Allora mettiamoci in cammino: “Signore, da chi andremo? Tu hai parole di vita eterna”. Andiamo a Lui con la nostra povera fede, tra alti e bassi, tra dubbi, paure e sprazzi di luce; affidiamogli il nostro povero cuore perché se ne prenda cura, cosi che impari ad ascoltare senza giudicare, a parlare senza ferire, ad amare senza umiliare, impari la fede quotidiana per credere e vivere nel suo amore.
“Signore,
da chi andrò se non da Te?
Desidero che i miei piedi seguano il cuore,
perché solo così ciò che la Tua Parola mi dona,
torni a Te, con me.
Spesso vago,
neppure io so dove andare
e mi spavento come un bimbo del buio.
Abbi cura di me,
Tu che sei luce, apri i miei occhi, affinché veda che sei Tu per primo
Un Dio che per darci la vita si fa mangiare non è solo un’espressione molto forte, ma è la realtà a cui siamo invitati a partecipare.
“Chi mangia la mia carne e beve il mio sangue ha la vita eterna”.
Carne e sangue, sono segni concreti della della vita e del dono totale che Gesù compie per noi attraverso la sua umanità.
Mangiare e bere ci permette di assimilare cio che assumiamo. Per crescere bene abbiamo bisogno di mangiare bene, e nulla come il corpo di Cristo ci può far crescere e aderire a Lui, il Signore di ogni bontà.

_____

▸ **Consegna**:
Per favore, indica di che cosa sono segni concreti la carne e il sangue secondo il brano. L'elenco qui sotto non ha alcun legame con il brano.

▸ **Voci estratte**:
_____

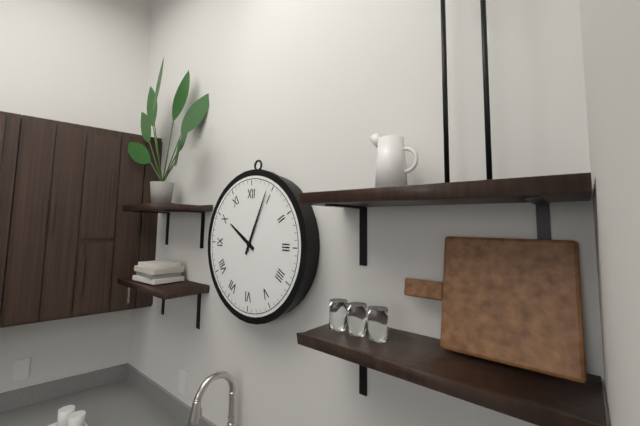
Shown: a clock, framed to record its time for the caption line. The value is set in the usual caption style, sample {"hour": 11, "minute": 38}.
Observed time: {"hour": 10, "minute": 4}
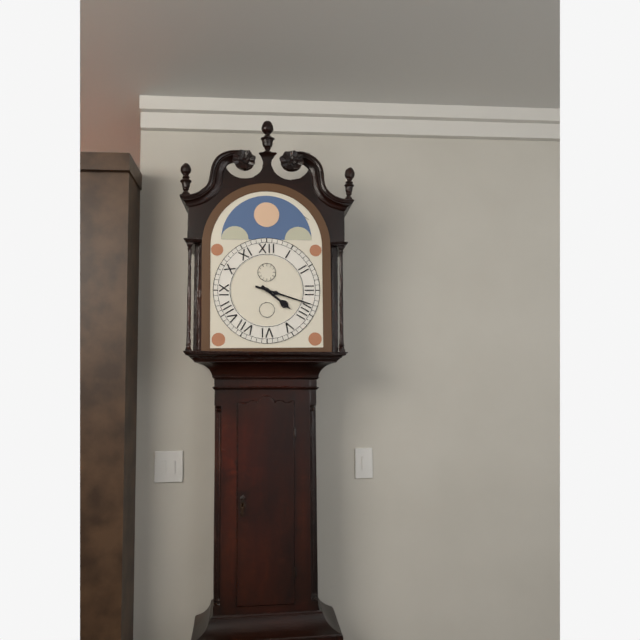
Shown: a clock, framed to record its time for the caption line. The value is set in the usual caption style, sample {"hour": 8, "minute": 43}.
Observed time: {"hour": 4, "minute": 18}
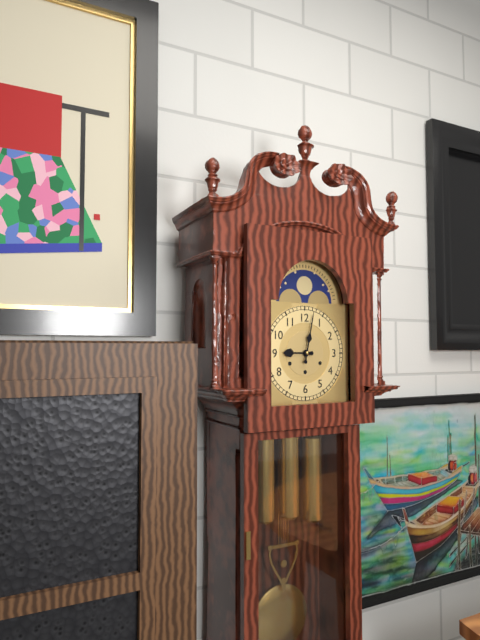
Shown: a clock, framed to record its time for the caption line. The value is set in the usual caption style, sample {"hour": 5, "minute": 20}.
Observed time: {"hour": 9, "minute": 2}
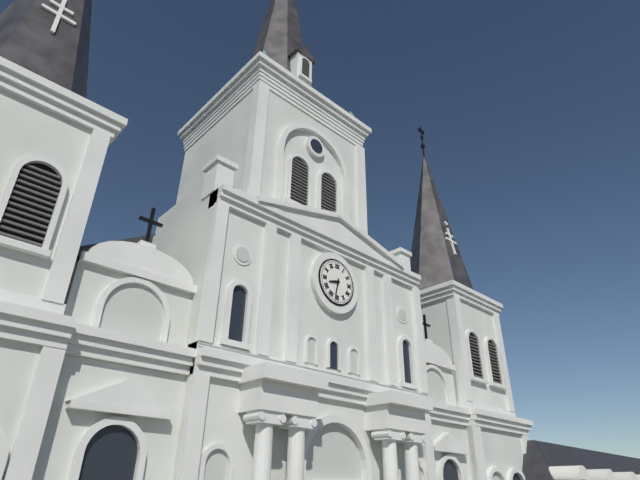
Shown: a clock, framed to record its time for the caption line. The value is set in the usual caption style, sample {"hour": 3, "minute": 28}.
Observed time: {"hour": 8, "minute": 32}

_____

▸ **Risposta**:
Sono segni concreti della vita e del dono totale che Gesù compie per noi attraverso la sua umanità.